В хорошую погоду мы с няней, Марфой Мартемьяновной, чинно проходили двором ширину ворот, с нашего крыльца на ее крыльцо; в дурную же погоду, в мороз или дождь, нас укутывали «с головой» и кучерявый Степка или дюжий бакенбардист Ванька бегом переносил нас разом, меня с сестрой, в «большой дом».

Здесь через анфиладу парадных комнат, казавшуюся мне неимоверно пространной и пустынной, мы чинно следовали в бабушкин будуар, где она всегда восседала в кресле на обычном месте.

Как только мы сворачивали из столовой и попадали в зал, чтобы пересечь его и проследовать двумя гостиными (большой и малой), нам уже издали видна была бабушка, так как ее кресло стояло как раз против раскрытых дверей в «парадные» комнаты.

Строго говоря, каждый день мы видели двух бабушек.

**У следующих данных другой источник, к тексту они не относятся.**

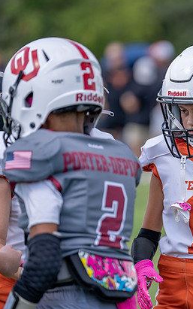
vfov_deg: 8.1
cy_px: 154
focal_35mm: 259
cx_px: 199
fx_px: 2179
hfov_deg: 5.1
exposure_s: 1/1000
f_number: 2.8
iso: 100
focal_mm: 168
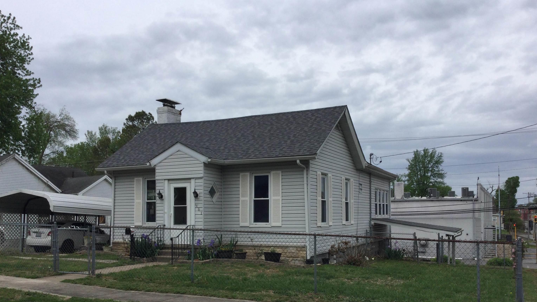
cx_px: 270
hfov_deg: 58.0
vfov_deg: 34.4
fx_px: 484
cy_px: 197
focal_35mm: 34
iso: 25
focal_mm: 3.3
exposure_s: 1/1852
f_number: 2.4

Одну пышную и важную барыню, с коричневыми начесами и фигурной наколкой на голове, в шелковом, шуршащем платье, с персидскою шалью на плечах; в руках она обязательно держала мягкий, цветистый, фуляровый платок и миниатюрную золотую табакерку, с ее вензелем в гирлянде, на верхней крышке.

Вечером это была совсем другая бабушка, куда симпатичнее утренней, парадной. Совсем седенькая старушка, с головой повязанной темно-коричневым «очипком», в теплой домашней «душегрейке», отороченной серым мехом, с коленами, укрытыми мягким пуховым одеяльцем; в руках у нее не было ни утреннего платка, ни щегольской табакерки. Взамен этого, на круглом столике, стоявшем подле самого ее кресла, лежала большая серебряная, с чернью, табакерка и огромных размеров полосатый носовой платок с цветными разводами, тут же лежала колода фигурных карт, разложенная «пасьянсом» и большие круглые очки, в черепаховой оправе.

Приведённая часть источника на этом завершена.